What people who should know better still keep forgetting is that cyberspace, however you define it, is bigger than the Internet. It’s much, much bigger than the World Wide Web, which is just the sexiest part of the Internet: Software from Microsoft Outlook email to SCADA controllers for the electric grid use the Internet but not the Web. And the most crucial networks are not connected to the Internet at all: Matthew Broderick in Wargames aside, you can’t take over a missile launcher from your home computer.
Yet most discussion about cyber threats boil down to stopping bad people from doing bad things online. That’s adequate for most private sector organizations and even government agencies – but it’s just the tip of the ship-killing iceberg for the military and intelligence world.
An iceberg is a particularly appropriate analogy because one crucial insight comes from the concept called “Air-Sea Battle,” a brainchild of the Navy and the Air Force. Militaries have been messing with each other’s radios and radars for generations, transmitting deceptive signals to spoof and jam them.

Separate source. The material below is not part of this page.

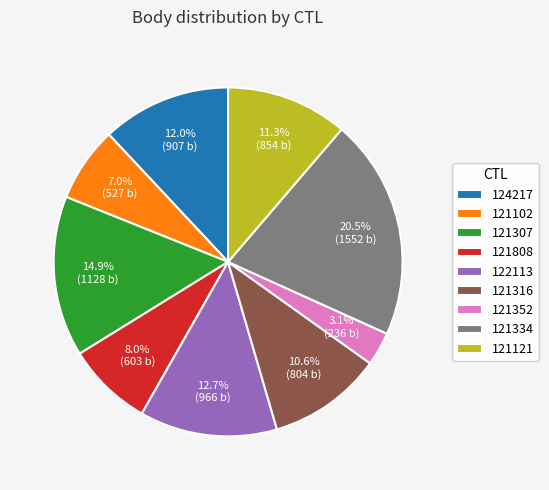

What is the total percentage of 122113 and 121334?

33.2%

But if the enemy’s radios and radars are run by computers – and most now are – you can also transmit signals to hack them. Then, if the enemy’s computers are linked together – and America’s certainly are – your virus can spread throughout their network.
You don’t need the enemy to connect his network to the Internet. You don’t even need a spy or patsy to download a virus off the Internet onto a thumb drive and then stick the thumb drive into the secure network, as almost certainly happened with the Stuxnet attack on the Iranian nuclear program. You just need the enemy’s radios and radar to receive incoming signals – which they have to do in order to function.

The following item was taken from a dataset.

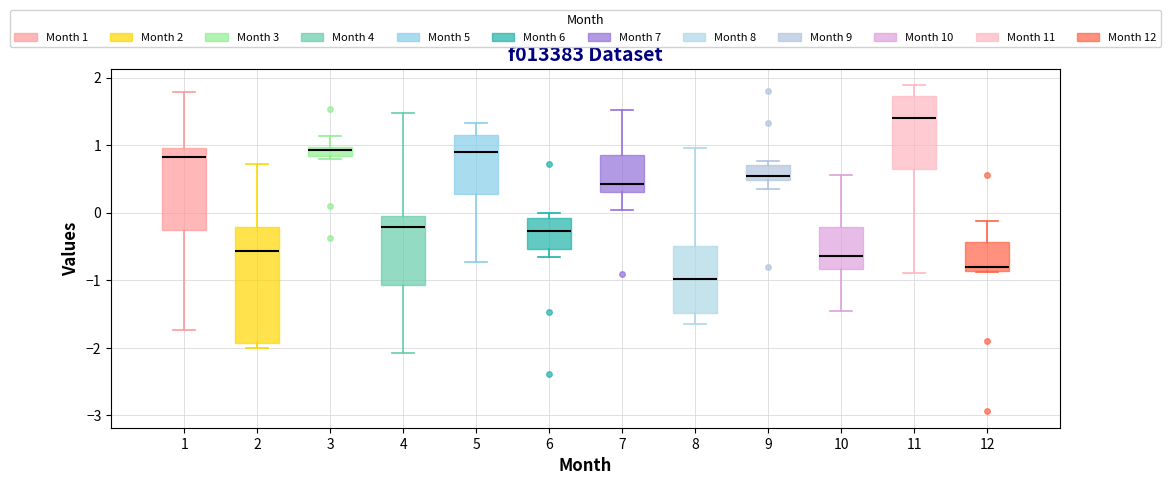

Which box has the highest median line?

11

That’s why the US Navy is working hard to figure out exactly what every system on its ships is transmitting and receiving. That’s why the most in-the-know advocates for the contentious F-35 – the Air Force, Navy, and Marine Corps Joint Strike Fighter – talk about it launching not just missiles and bombs but viruses.

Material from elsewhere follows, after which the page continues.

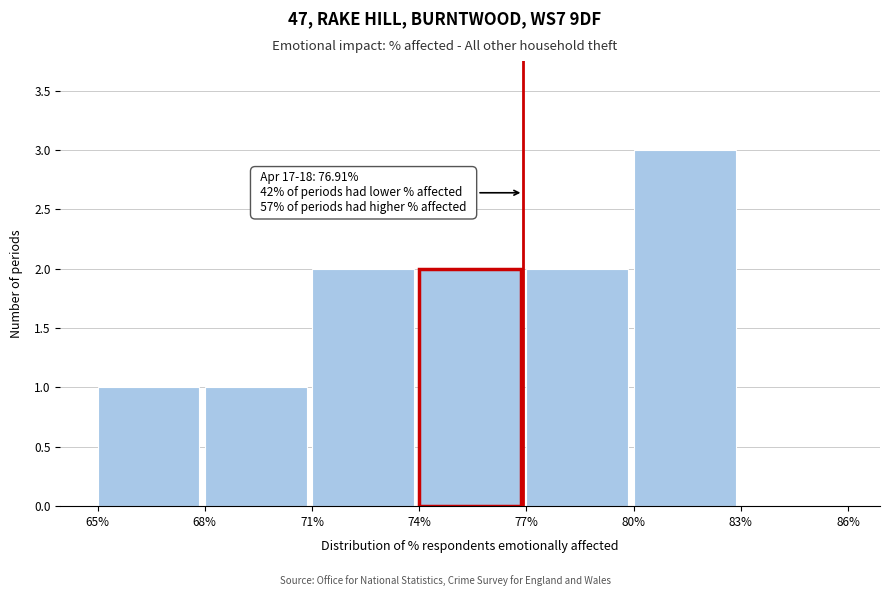

Which range on the x-axis has the tallest bar?

80% to 83%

The second crucial insight comes from the Army-led “Strategic Landpower” initiative, although the idea is so nascent it hasn’t got a name. Cyberspace may seem ethereal and intangible, but every 1 and 0 comes from some physical object – a computer, a wireless transmitter, a cable – and the vast majority of those objects are on land. So do the vast majority of the users: Social media aside, you can’t literally live on the Internet, you live on the ground. So ground troops can still kill or capture you. Soldiers can take over your Internet Service Provider, not by hacking it, but by marching into its offices and pointing guns at people’s heads until they do as they’re told.. Even in an age of global electronic networks, it still matters who has local, physical control.